The VIN encodes specific information about a vehicle, including
country of manufacture, manufacturer, model, body style and even
engine and other information. This was standardized in the early
'80s and all major manufacturers follow the standard.
Common locations of the vehicle identification number vary and
some may be as follows:
Firewall of the vehicle
Left hand inner wheel arch
Radiator Support Bracket
Dash by windshield
Drivers door or post or passenger side
Guarantee & Maintenance Book *Vehicle documents
Machined Pad on front of engine
Component parts as listed above -eg- engine,frame, etc.

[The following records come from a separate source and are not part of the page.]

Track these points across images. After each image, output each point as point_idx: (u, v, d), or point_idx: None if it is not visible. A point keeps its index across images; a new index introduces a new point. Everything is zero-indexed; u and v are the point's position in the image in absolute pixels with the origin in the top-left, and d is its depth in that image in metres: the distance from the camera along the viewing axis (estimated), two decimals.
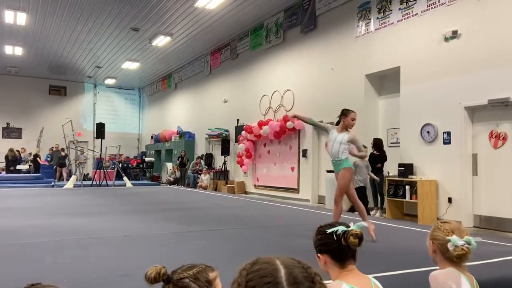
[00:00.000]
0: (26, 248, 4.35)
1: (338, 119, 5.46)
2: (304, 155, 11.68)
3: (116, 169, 16.22)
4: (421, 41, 8.30)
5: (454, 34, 7.64)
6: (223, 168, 15.22)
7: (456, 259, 1.97)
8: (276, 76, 12.96)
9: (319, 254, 1.87)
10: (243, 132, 13.71)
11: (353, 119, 5.28)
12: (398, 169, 8.41)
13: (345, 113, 5.31)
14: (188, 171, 16.60)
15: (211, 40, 15.39)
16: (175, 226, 5.92)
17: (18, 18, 13.16)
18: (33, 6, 12.23)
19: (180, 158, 17.09)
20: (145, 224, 6.17)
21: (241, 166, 14.18)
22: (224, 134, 15.54)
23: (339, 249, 1.80)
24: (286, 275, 0.77)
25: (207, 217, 7.23)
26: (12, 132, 21.51)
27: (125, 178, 15.90)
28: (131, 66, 19.21)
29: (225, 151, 15.03)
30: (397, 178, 8.35)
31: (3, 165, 18.26)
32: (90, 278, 3.27)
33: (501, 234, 6.57)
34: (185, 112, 19.49)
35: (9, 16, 13.01)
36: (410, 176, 8.15)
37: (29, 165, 18.34)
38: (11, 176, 16.45)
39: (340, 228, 1.80)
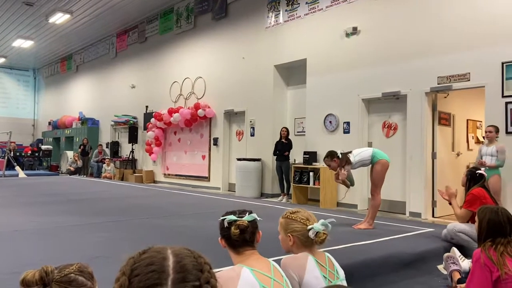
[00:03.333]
0: None
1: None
2: (215, 144, 11.70)
3: (6, 158, 14.75)
4: (325, 35, 8.73)
5: (354, 31, 8.17)
6: (130, 157, 14.64)
7: (320, 243, 2.07)
8: (187, 62, 12.72)
9: (219, 238, 1.95)
10: (153, 120, 13.29)
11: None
12: (303, 157, 8.82)
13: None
14: (91, 160, 15.68)
15: (117, 21, 14.62)
16: (74, 219, 5.55)
17: None
18: None
19: (82, 146, 16.07)
20: (40, 217, 5.68)
21: (150, 155, 13.77)
22: (131, 121, 14.94)
23: (230, 236, 1.88)
24: (174, 263, 0.76)
25: (110, 208, 6.89)
26: None
27: (17, 167, 14.62)
28: (24, 44, 17.63)
29: (133, 139, 14.47)
30: (302, 165, 8.76)
31: None
32: None
33: (392, 215, 7.25)
34: (88, 97, 18.33)
35: None
36: (314, 163, 8.60)
37: None
38: None
39: (229, 217, 1.88)
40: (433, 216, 7.23)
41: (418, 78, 7.22)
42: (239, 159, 10.25)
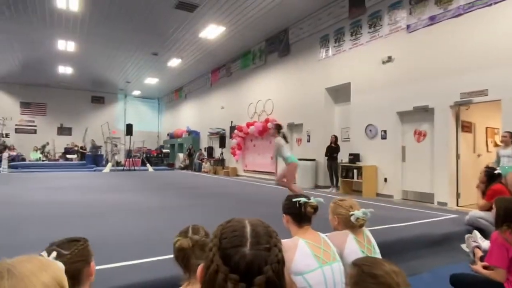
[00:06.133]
0: (76, 217, 4.30)
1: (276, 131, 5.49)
2: None
3: (141, 158, 16.07)
4: (366, 63, 8.38)
5: (389, 59, 7.74)
6: (220, 157, 15.18)
7: (360, 227, 1.99)
8: (259, 88, 12.94)
9: (284, 214, 1.90)
10: (236, 131, 13.67)
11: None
12: (349, 157, 8.51)
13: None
14: (195, 160, 16.52)
15: (212, 61, 15.26)
16: (184, 199, 5.91)
17: (68, 46, 12.86)
18: (80, 37, 11.98)
19: (188, 150, 17.00)
20: (163, 198, 6.13)
21: (234, 156, 14.16)
22: (221, 132, 15.47)
23: (299, 214, 1.82)
24: (250, 230, 0.76)
25: (208, 193, 7.22)
26: (64, 131, 21.14)
27: (148, 164, 15.81)
28: (151, 81, 18.92)
29: (222, 145, 14.99)
30: (348, 164, 8.45)
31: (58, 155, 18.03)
32: (128, 234, 3.26)
33: (422, 204, 6.72)
34: (192, 116, 19.33)
35: (61, 45, 12.69)
36: (357, 162, 8.26)
37: (77, 155, 18.09)
38: (65, 163, 16.27)
39: (302, 199, 1.84)
40: (457, 205, 6.56)
41: (443, 94, 6.63)
42: (299, 159, 10.14)
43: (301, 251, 1.67)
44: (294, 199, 1.85)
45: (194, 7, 9.66)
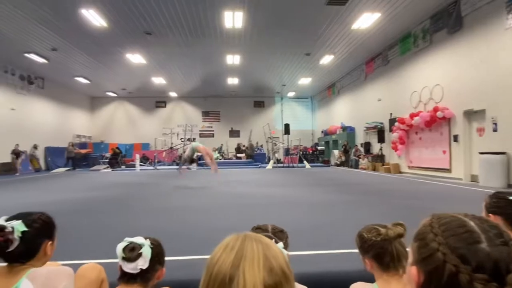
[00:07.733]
0: (261, 206, 5.27)
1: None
2: (455, 140, 10.21)
3: (298, 155, 17.25)
4: None
5: None
6: (379, 153, 14.54)
7: None
8: (424, 74, 11.66)
9: (490, 214, 1.63)
10: (396, 123, 12.80)
11: None
12: None
13: None
14: (351, 156, 16.43)
15: (365, 52, 14.82)
16: (341, 196, 6.10)
17: (234, 60, 15.41)
18: (243, 49, 14.16)
19: (344, 146, 17.06)
20: (327, 193, 6.52)
21: (395, 151, 13.28)
22: (379, 126, 14.81)
23: None
24: (476, 225, 0.67)
25: (367, 190, 7.18)
26: (234, 133, 25.34)
27: (305, 161, 16.82)
28: (305, 81, 19.82)
29: (381, 139, 14.32)
30: None
31: (232, 154, 21.99)
32: (295, 221, 3.82)
33: None
34: (346, 111, 19.25)
35: (229, 59, 15.36)
36: None
37: (245, 154, 21.30)
38: (236, 160, 19.53)
39: None
40: None
41: None
42: (482, 153, 8.61)
43: None
44: (511, 197, 1.58)
45: None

Choosing the right vehicle - Choosing the type of vehicle
you want and need is a very personal decision. Sport utility? Truck? Family
Sedan? Sport Coupe? Convertible? Performance? There are several very good
buying guides and magazines available to help you make that decision.
They have a good section of used car reviews from selected manufacturers
dating as far back as 1991. It's always a good idea to do your homework
and do some research on the type of vehicle your looking for.
Are there any outstanding recalls? - For you and your
passengers safety, it's always a good idea to find out if there are any
outstanding recalls on your vehicle. Online databases such as www.nhtsa.dot.gov
has recall information of all vehicle makes and models.